Say whether each statement agrees with the GW Data Plotter text, giving yes or no and quoting the words of the text that settle it. 1. The app has four tabs. 2. The version for Mac users with an Intel processor needs macOS 11.0.0 or later. 3. News messages appear in the lower part of the window.

| Excerpted text |
● ● ●

GW Data Plotter is a desktop application that simplifies access to Gravitational Wave (GW) data and facilitates basic visualization and analysis. We provide the following versions of executables for various types of Operating Systems:

• GW_data_plotter_LinuxOS for Linux users (developed on Ubuntu);
• GW_data_plotter_MacOS_arm64 for Mac users with Apple processor (to verify which processor you have, click on the Apple logo on the top left of your screen, and then on "About this Mac");
• GW_data_plotter_MacOS_x86_64 for Mac users with Intel processor (macOS 11.0.0 or later);
• GW_data_plotter_WindowsOS for Windows users.

This Desktop App was developed within the AHEAD2020 project, funded by the Horizon 2020 Framewrok Program of the European Union (Grant Agreement 871158).

• Note for Linux Users: Since the app is an executable file, the user must grant execution rights to it. This can be done via the terminal with the command: chmod u=rwx /the path where the App is saved/GW_data_plotter_LinuxOS
  
  
• Note for Windows Users: When trying to run the app you may get a Windows security message, intended to remind users not to open untrusted files downloaded from the Internet. You will have to confirm your decision to open the file to proceed and run the app.
  
  
• Note for Mac Users: Since this app doesn't come from the Apple App Store and is not directly notarized by Apple, when you try to open it by double-clicking on the icon the system will display a warning message that doesn't allow you to open it. To avoid this problem you can change the Privacy & Security settings as explained in this link. Alternatively, you can also press CTRL while clicking on the icon. This will open a menu, from which you have to select "Open". At this point, you will see the same warning window you saw before with the option "Open" in addition.

Description of the App

GW Data Plotter contains 3 tabs labelled: "Get Data", "Plot Data" and "Explore GW Event Parameters". All the tabs have 2 common features: an "help" button and a log window. The "help" button can be used to get a documentation for each tab in a separate window. The log window is meant to contain the output of the operations ongoing or tips, so we suggest to always keep an eye on it. The news messages will appear in the upper part of the window. The user is also guided by warning messages to make the use more interactive.

● ● ●

| Data excerpt |

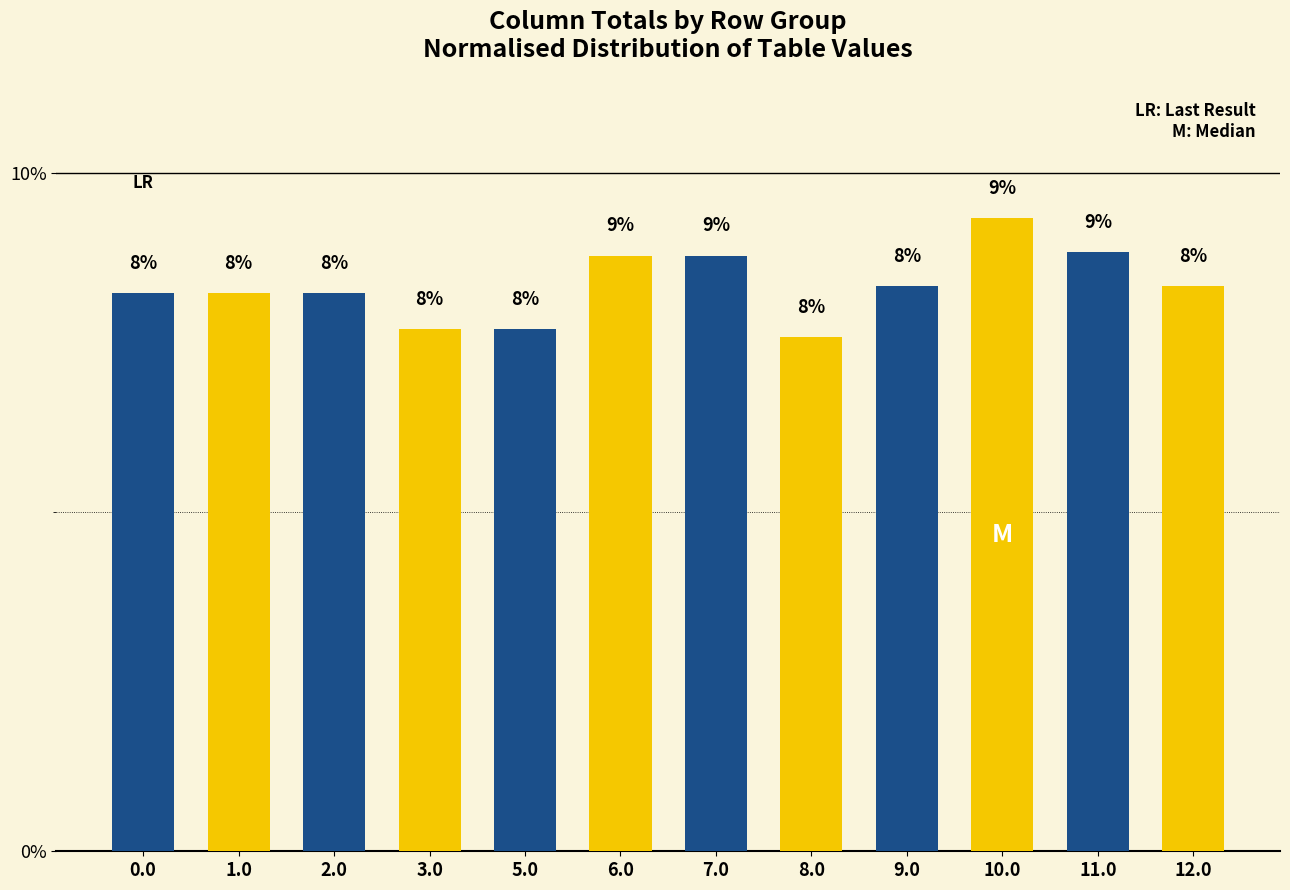

Are the bars horizontal?

No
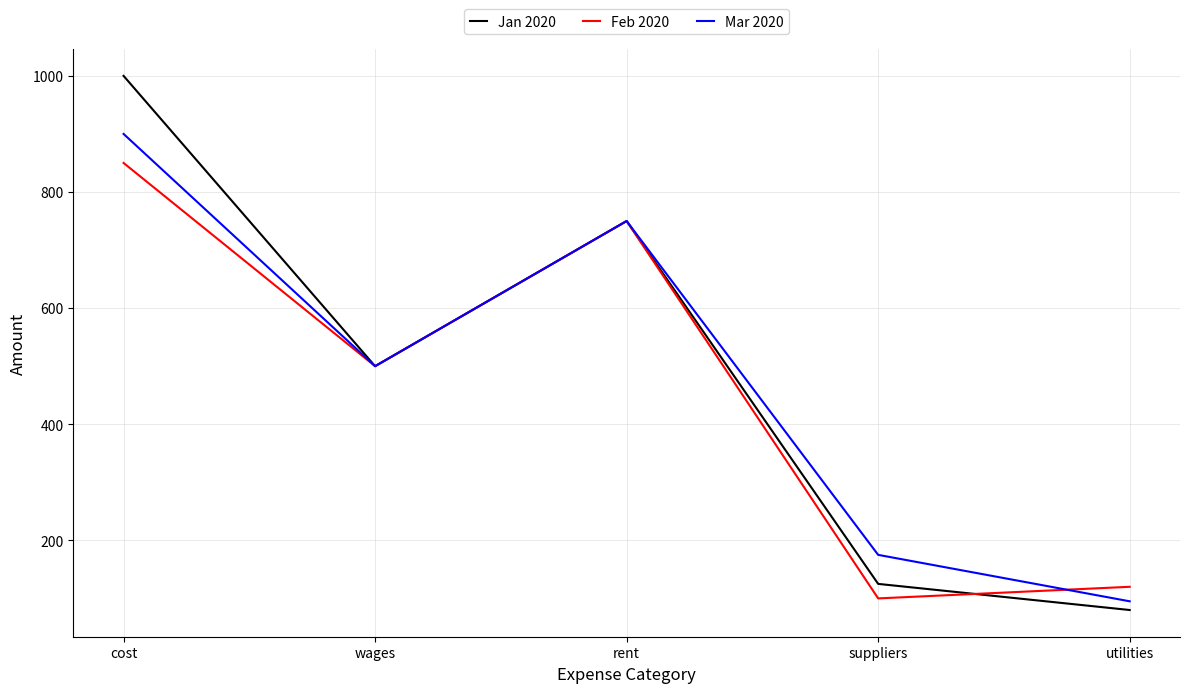

Count the number of categories in the chart.

5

● ● ●

| The answer |
1. No: "GW Data Plotter contains 3 tabs"
2. Yes: "for Mac users with Intel processor (macOS 11.0.0 or later)"
3. No: "The news messages will appear in the upper part of the window."